Cerryl set the quill on the holder and eased away from the desk and out to close the door. He paused at the outside door, his hand on the brass lever, and watched as snowflakes danced in the gray day, soaring desperately on the swirling breezes as though they did not want to touch the bleached granite stones of the street.
Benthann had already vanished, and he shivered as the wind gusted. He shut the door and walked back to the desk. He paused before using the striker to get the candle lit. No sense in calling attention to his ability to see in the darkness.
Before he reseated himself, he wiped the quill on the cleaning rag, gently and with the angle of the nib’s cut, then dipped it into the ink, trying to sense as well as see the amount of ink drawn up into the shaft.

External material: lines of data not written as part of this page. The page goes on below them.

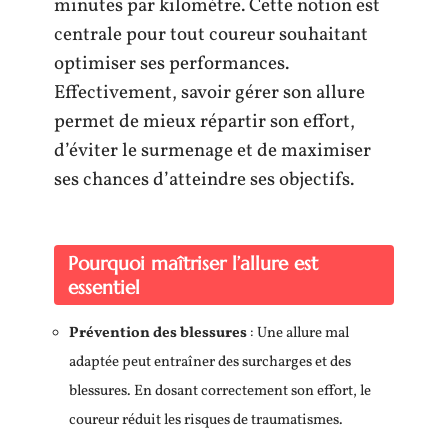
minutes par kilomètre. Cette notion est
centrale pour tout coureur souhaitant
optimiser ses performances.
Effectivement, savoir gérer son allure
permet de mieux répartir son effort,
d’éviter le surmenage et de maximiser
ses chances d’atteindre ses objectifs.
Pourquoi maîtriser l’allure est
essentiel
Prévention des blessures
: Une allure mal
adaptée peut entraîner des surcharges et des
blessures. En dosant correctement son effort, le
coureur réduit les risques de traumatismes.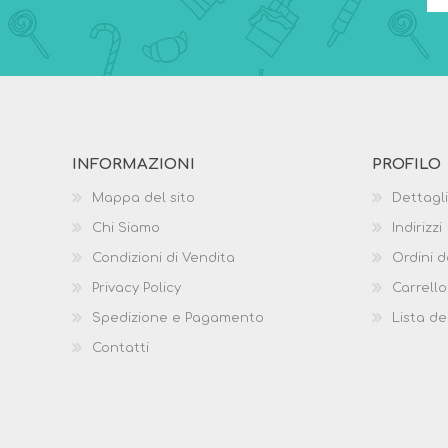
INFORMAZIONI
PROFILO
Mappa del sito
Dettagli
Chi Siamo
Indirizzi
Condizioni di Vendita
Ordini d
Privacy Policy
Carrello
Spedizione e Pagamento
Lista de
Contatti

The iron-gall ink felt similar—in a faint way—to the big sawmill blade. He nodded. Both were iron, and, to him, iron felt different, not menacing but definitely something to be wary of, even if he didn’t quite understand why. He wasn’t a mage, not even close to being one.
XXX
CERRYL WIPED UP the last of the stew with the dark bread, then took a sip of water from the battered brown earthenware mug that was his. In the cool of late winter, the hot midday meal warmed him all the way through. He was in no hurry to go back to copying in a workroom heated only indirectly by the kitchen stove, not until his fingers warmed up more, anyway.
“Ah, a good stew,” said Tellis, stretching.
“Everything I cook is good, master Tellis.” Beryal smiled from where she sat across the table from Cerryl. “But the next one won’t be so tasty.”
“It is,” confirmed Benthann. “I never complained about your cooking, Mother.” She raised her left eyebrow, arched so high that Cerryl wanted to laugh.
“Let us not get into that,” Tellis interjected hurriedly, then added, “Why won’t the next one be so tasty?”
“Spices—what few peppercorns I have would not season a mugful, and we have no saffron, no cumin, no—”
“Enough! I understand.” Tellis covered his mouth and coughed.
“Have you ever been to the traders’ square?” asked Beryal, looking directly at Cerryl and ignoring Benthann’s second raised eyebrow, this time the right.
“No. I’d never been to Fairhaven before I came here,” Cerryl admitted. “I’ve only been out around the square here, and to the farmers’ market.”
“There’s no place like Fairhaven anywhere,” said Tellis. “Lydiar is damp and rotting away, and they talk of Jellico and its walls, but inside the walls are crooked streets and hovels and beggars.” The scrivener snorted. “Fenard has a great and glorious history, but outside of history and walls, it’s a pigsty.”
“The white mages don’t need walls,” pointed out Beryal. “Who would dare attack Fairhaven?”
Cerryl didn’t voice an answer, but it struck him that there were probably people who would like to . . . or someone who would sooner or later.